Conversely, no insects at all would also lead to an ecosystem collapse, as they form the base of many food chains. A balance of predator and prey is key! Therefore, if you wish to have giant water bugs in your pond, you need to make it suitable for other life, as well.
This means incorporating pond plants to help naturally clean and oxygenate the water while also providing food and habitat. Protective places like rocks and pieces of wood, PVC, etc. can be placed along the pond’s bottom for larvae to safely develop. Furthermore, water should have some movement to prevent stagnation, but not too much – giant water bugs, and many other beneficial aquatic invertebrates, for that matter, prefer slow-moving water. In addition, having a layer of natural mud on the bottom of your pond will greatly increase the chances of a couple of giant water bugs moving in.
What if I Don’t Want Giant Water Bugs in My Pond?
On the other hand, if you don’t wish to attract giant water beetles simply keep any muck or detritus from settling to the bottom of your pond. You can also incorporate higher powered pond pumps or skimmers to increase water flow.

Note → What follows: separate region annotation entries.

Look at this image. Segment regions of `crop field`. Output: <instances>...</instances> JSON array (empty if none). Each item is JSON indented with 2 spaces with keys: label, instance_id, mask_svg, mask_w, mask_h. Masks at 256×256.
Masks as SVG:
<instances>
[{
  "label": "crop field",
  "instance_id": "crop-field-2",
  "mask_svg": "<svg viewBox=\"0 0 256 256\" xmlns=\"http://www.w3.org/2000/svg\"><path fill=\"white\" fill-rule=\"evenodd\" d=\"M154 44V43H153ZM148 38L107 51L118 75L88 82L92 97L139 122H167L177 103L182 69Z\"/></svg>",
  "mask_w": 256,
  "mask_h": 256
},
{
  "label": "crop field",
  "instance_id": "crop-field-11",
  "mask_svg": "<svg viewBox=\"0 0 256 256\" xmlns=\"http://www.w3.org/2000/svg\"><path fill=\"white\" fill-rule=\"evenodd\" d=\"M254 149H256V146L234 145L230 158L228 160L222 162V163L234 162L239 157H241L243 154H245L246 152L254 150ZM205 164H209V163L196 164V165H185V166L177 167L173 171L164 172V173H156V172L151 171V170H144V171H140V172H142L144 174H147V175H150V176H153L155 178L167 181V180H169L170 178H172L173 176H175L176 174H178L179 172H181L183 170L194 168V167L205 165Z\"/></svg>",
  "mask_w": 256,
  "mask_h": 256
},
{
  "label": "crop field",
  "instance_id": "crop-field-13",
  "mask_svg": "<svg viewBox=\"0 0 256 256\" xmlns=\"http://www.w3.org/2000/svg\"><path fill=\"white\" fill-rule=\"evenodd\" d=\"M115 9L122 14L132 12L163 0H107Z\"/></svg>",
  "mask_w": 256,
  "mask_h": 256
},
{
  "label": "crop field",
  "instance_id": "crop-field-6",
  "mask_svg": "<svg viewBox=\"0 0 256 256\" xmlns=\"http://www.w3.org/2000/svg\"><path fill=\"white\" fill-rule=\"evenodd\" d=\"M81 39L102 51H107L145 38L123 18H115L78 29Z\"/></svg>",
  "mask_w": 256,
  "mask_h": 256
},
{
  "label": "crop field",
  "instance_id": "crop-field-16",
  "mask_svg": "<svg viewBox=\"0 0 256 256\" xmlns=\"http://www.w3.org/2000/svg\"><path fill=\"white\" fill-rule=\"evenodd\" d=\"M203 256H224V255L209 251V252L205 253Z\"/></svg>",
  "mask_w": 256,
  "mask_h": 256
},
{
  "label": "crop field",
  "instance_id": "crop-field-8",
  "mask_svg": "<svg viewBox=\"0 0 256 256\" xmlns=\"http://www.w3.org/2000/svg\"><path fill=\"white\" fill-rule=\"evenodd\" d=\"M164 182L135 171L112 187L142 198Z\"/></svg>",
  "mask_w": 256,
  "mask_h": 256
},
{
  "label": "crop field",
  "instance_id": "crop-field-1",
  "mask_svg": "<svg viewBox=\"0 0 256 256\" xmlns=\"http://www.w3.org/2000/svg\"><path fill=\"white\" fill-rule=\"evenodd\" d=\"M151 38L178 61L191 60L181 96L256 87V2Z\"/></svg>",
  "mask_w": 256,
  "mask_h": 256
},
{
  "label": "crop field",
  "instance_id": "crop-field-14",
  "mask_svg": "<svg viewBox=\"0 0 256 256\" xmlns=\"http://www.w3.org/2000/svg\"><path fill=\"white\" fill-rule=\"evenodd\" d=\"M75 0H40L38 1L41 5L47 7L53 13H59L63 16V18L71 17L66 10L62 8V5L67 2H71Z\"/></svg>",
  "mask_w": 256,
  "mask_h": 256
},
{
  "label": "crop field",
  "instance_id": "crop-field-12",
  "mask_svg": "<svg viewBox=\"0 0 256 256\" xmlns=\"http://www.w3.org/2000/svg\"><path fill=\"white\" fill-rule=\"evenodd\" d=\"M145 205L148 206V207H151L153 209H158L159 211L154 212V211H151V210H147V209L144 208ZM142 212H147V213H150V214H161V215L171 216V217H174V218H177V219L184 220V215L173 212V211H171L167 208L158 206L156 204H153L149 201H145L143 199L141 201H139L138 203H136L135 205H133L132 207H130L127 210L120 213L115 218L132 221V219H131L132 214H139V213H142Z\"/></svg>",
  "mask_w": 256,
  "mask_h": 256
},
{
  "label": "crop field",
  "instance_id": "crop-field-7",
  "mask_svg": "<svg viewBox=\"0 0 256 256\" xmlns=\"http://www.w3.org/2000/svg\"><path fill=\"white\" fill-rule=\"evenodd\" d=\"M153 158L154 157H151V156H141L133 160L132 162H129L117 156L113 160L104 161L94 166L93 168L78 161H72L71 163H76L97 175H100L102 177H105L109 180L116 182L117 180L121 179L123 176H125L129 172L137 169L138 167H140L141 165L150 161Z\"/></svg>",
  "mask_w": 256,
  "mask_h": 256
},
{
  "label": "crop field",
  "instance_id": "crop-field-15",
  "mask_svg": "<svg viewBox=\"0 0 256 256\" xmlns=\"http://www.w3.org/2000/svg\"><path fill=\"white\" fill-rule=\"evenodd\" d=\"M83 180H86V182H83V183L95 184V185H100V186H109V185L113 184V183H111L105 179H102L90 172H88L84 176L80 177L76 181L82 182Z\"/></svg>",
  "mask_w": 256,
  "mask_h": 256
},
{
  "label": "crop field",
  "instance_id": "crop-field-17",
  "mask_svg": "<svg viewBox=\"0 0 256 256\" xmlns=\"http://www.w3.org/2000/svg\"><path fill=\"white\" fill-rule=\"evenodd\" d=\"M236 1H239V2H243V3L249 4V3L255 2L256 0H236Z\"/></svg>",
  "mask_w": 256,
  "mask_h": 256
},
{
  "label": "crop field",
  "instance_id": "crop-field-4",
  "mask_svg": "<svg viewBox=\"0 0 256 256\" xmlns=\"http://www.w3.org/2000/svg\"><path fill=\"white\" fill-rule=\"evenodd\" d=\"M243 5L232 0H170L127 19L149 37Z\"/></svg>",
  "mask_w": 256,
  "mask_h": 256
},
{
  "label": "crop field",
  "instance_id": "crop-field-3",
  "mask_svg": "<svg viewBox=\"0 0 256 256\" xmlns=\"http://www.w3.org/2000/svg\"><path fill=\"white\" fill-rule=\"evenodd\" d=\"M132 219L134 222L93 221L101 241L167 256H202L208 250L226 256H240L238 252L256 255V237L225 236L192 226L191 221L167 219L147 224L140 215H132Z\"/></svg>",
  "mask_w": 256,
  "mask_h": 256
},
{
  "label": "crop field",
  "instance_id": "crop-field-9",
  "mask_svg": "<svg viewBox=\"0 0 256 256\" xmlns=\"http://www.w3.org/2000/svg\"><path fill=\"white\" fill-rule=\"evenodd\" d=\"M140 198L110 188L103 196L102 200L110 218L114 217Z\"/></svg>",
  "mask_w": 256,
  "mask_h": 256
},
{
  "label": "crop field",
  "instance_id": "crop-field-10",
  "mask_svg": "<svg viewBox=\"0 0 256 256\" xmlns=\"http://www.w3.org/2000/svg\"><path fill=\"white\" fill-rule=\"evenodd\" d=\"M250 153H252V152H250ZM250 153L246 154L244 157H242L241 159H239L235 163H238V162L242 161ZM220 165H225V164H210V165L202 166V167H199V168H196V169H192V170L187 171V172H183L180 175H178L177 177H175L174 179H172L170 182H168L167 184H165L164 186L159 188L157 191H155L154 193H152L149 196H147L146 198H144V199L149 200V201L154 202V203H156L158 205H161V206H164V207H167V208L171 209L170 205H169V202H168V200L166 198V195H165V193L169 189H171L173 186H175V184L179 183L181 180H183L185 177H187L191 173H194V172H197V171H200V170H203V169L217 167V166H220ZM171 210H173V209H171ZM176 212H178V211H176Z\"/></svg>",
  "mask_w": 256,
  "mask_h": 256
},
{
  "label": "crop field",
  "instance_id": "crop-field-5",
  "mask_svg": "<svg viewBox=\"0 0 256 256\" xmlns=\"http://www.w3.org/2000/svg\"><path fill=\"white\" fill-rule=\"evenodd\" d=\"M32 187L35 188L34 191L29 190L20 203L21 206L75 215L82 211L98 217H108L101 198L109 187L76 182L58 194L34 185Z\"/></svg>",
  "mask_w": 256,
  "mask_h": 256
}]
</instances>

Under what circumstances would you want to have giant water beetles? As mentioned above, an ecosystem devoid of any predators will not survive for long. Therefore, we recommend trying to draw in giant water beetles if your pond lacks fish. You can still have them if you have fish, but keep in mind that the beetles may attack smaller/younger fish. Large fish are the most able to live in harmony with these undervalued bugs.